Portions of the drought-stricken Southwest may also get their first bouts of precipitation in weeks as the storm continues to dive southward by next Monday. Residents of Flagstaff, Arizona, could even see snowflakes fly early next week.
The storm's snowfall area will continue to spread out during the day on Sunday, expanding into the Plains and even portions of the Midwest. North Platte, Nebraska, Sioux Falls, South Dakota, and even places as far east as Minneapolis could get snow during the day on Sunday.

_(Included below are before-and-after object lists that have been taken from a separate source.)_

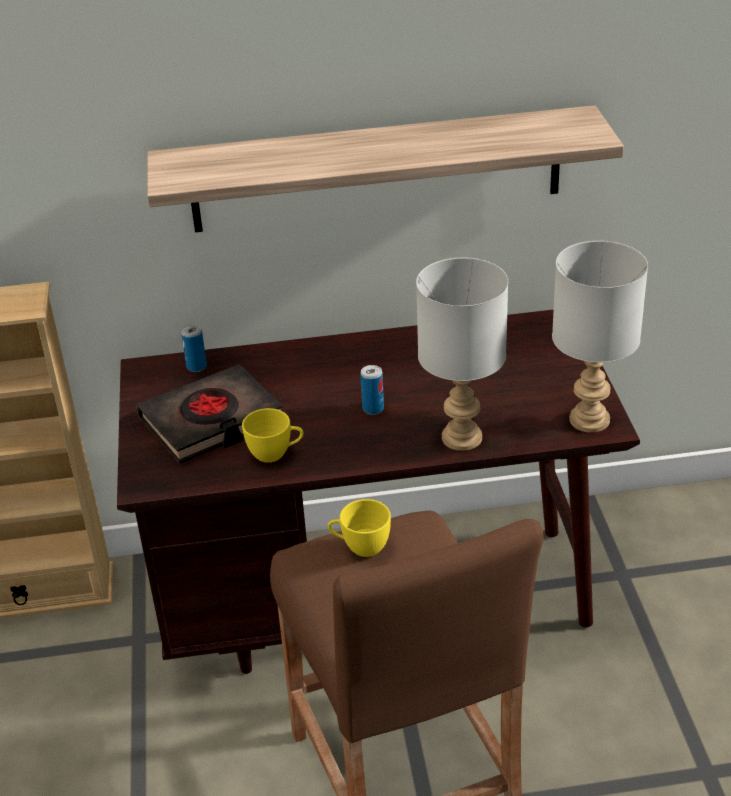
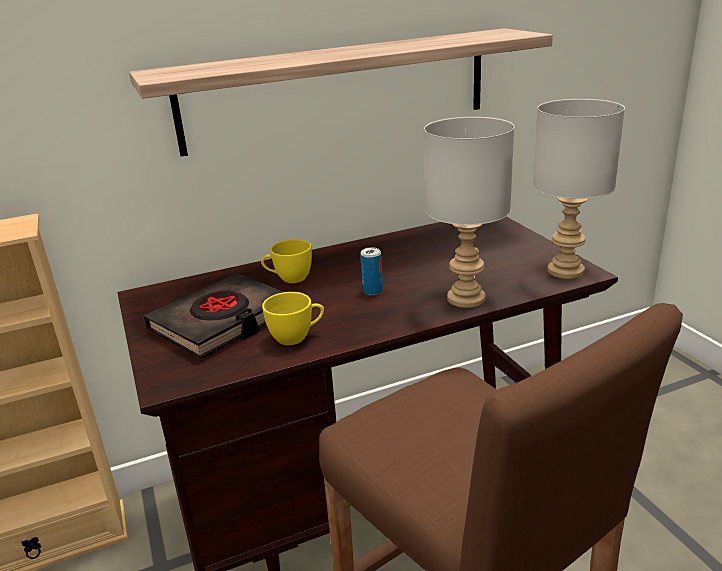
camera: 15 degrees left, 10 degrees down
(196, 366) = (193, 286): can -> none
(360, 547) = (411, 407): yellow cup -> yellow cup (289, 279)

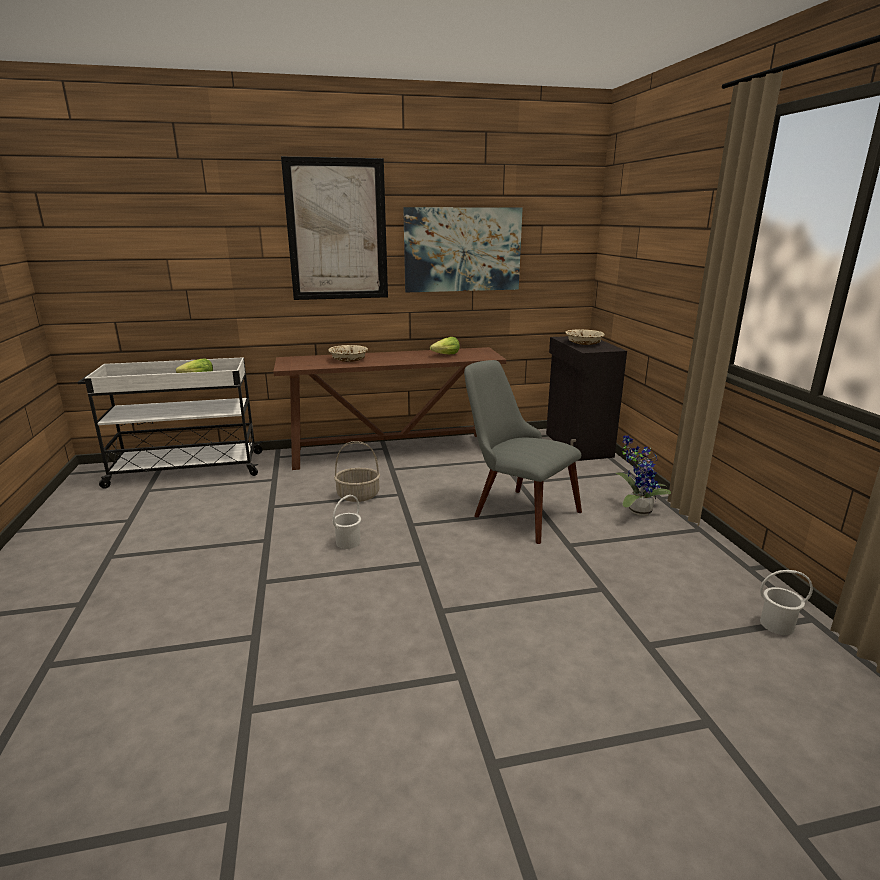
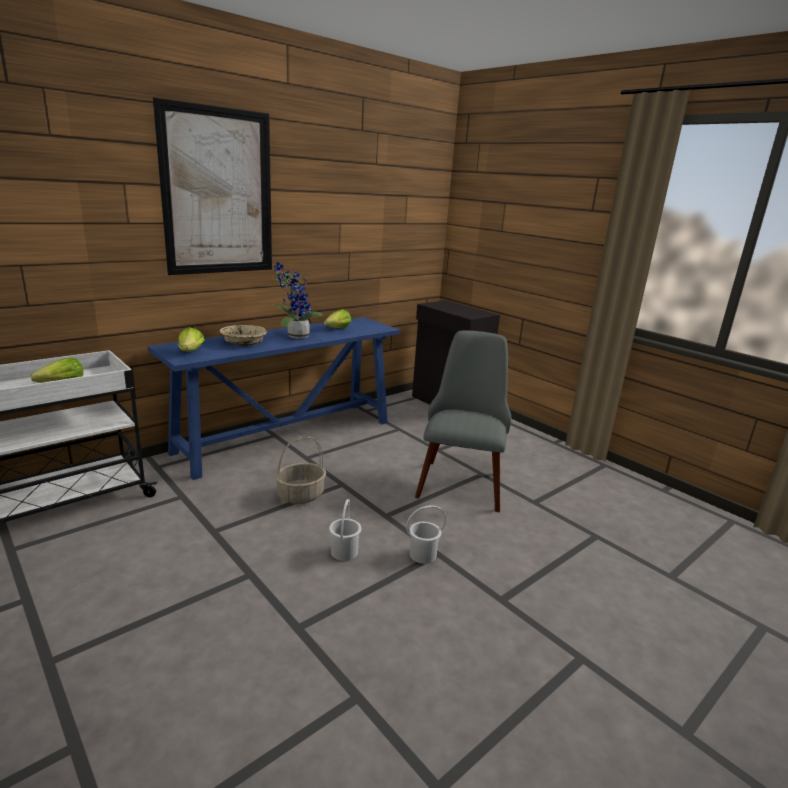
camera: 30 degrees left, 0 degrees up
(299, 363) = (191, 352): none -> lettuce
(394, 451) = (288, 436): brown console table -> blue console table
(462, 249) = (342, 218): picture -> none
(515, 510) = (461, 478): grey chair -> grey chair turned 90 degrees clockwise
(584, 343) = (456, 309): beige bowl -> none
(636, 510) = (549, 457): potted plant -> potted plant (295, 336)
(776, 624) = (720, 532): white bucket -> white bucket (422, 554)

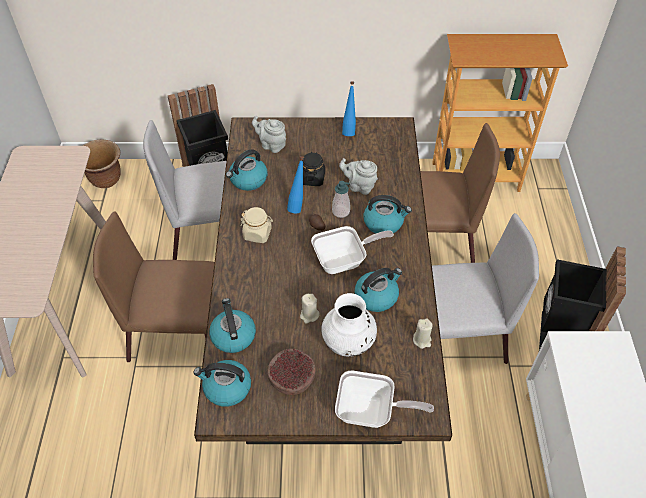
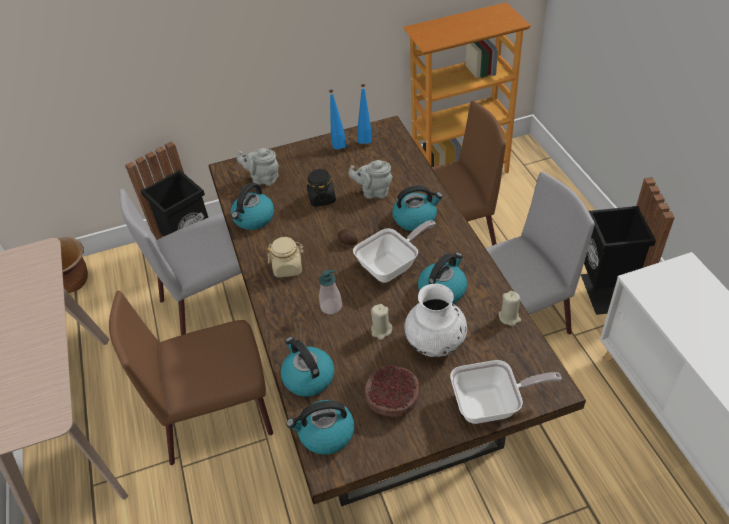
camera: 15 degrees left, 5 degrees down
(297, 205) = (318, 228): blue bottle -> blue bottle (365, 138)
(341, 211) = (366, 221): soap dispenser -> soap dispenser (331, 306)

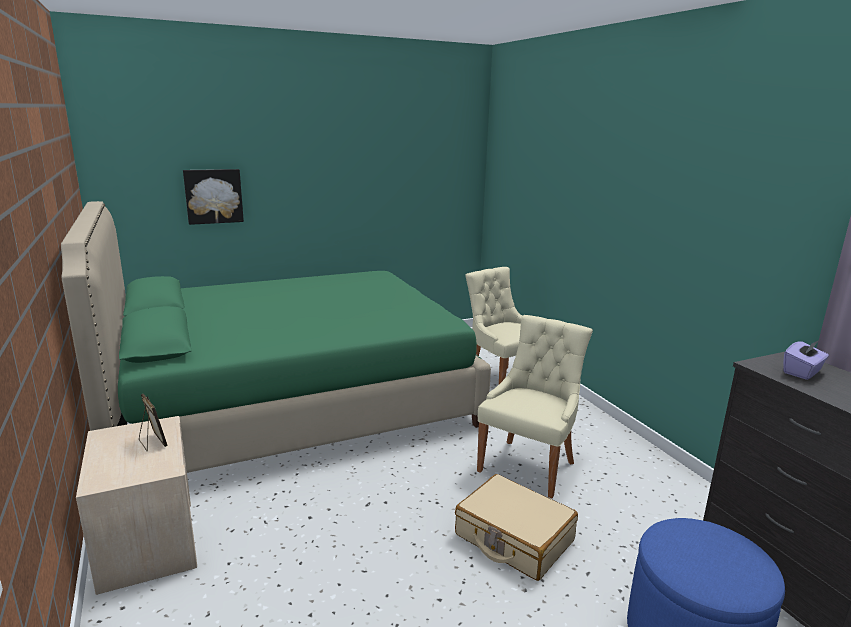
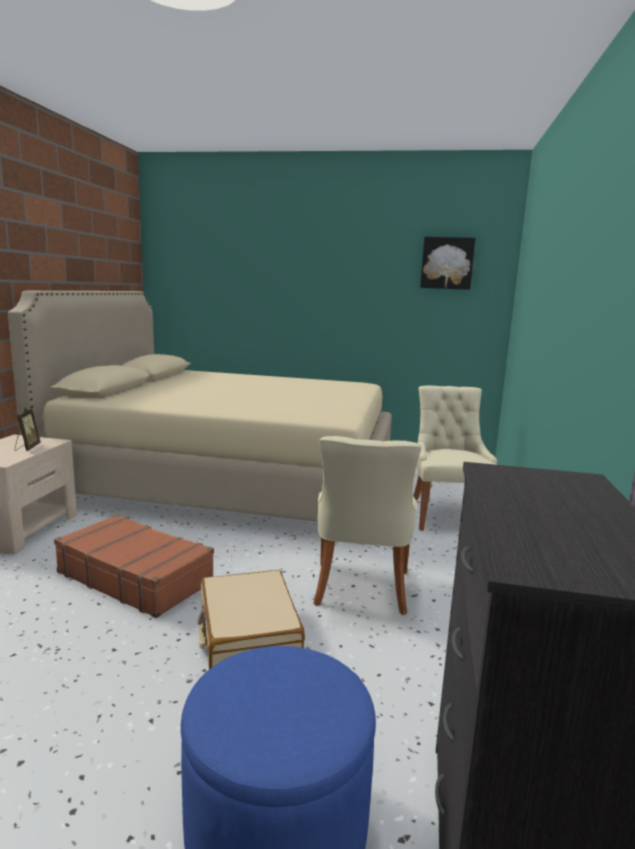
camera: 35 degrees right, 5 degrees down
(213, 196) = (234, 298): picture -> picture (447, 263)
(291, 403) = (231, 481): green bed -> beige bed
(356, 532) = (135, 577): none -> brown suitcase
(529, 465) = (361, 590): beige chair -> beige chair turned 120 degrees clockwise
(802, 372) = (540, 489): purple tissue box -> none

The snow on the ground paired with a biting wind will allow AccuWeather RealFeel® Temperatures to drop to near or below zero degrees F throughout the day on Sunday from Montana to Colorado, including Denver.
This will make for the coldest NFL game so far this season as the Denver Broncos host the Kansas City Chiefs on Sunday afternoon. The few fans that will be in attendance due to the pandemic will want to bundle up with AccuWeather RealFeel® Temperatures forecast to plunge to near zero at times during the game.
Players and the limited number of fans being permitted at Sunday's NFL football game between Kansas City and Denver will have to brace for bitterly cold, blustery and snowy conditions. The AccuWeather RealFeel® Temperature is expected to hover between a harsh 5 and 10 degrees Fahrenheit during the matchup.
The snow, wind and extremely cold conditions could be a major issue for crews battling the East Troublesome Fire, which has grown to become the second-largest wildfire in Colorado history. The fire is burning the northern Colorado Rockies and has forced several communities to evacuate and Rocky Mountain National Park to be closed.
Even though the snow may help to slow the spread of the fire, it could make it even more difficult for ground crews with more than a foot of snow in the forecast for the Colorado Rockies.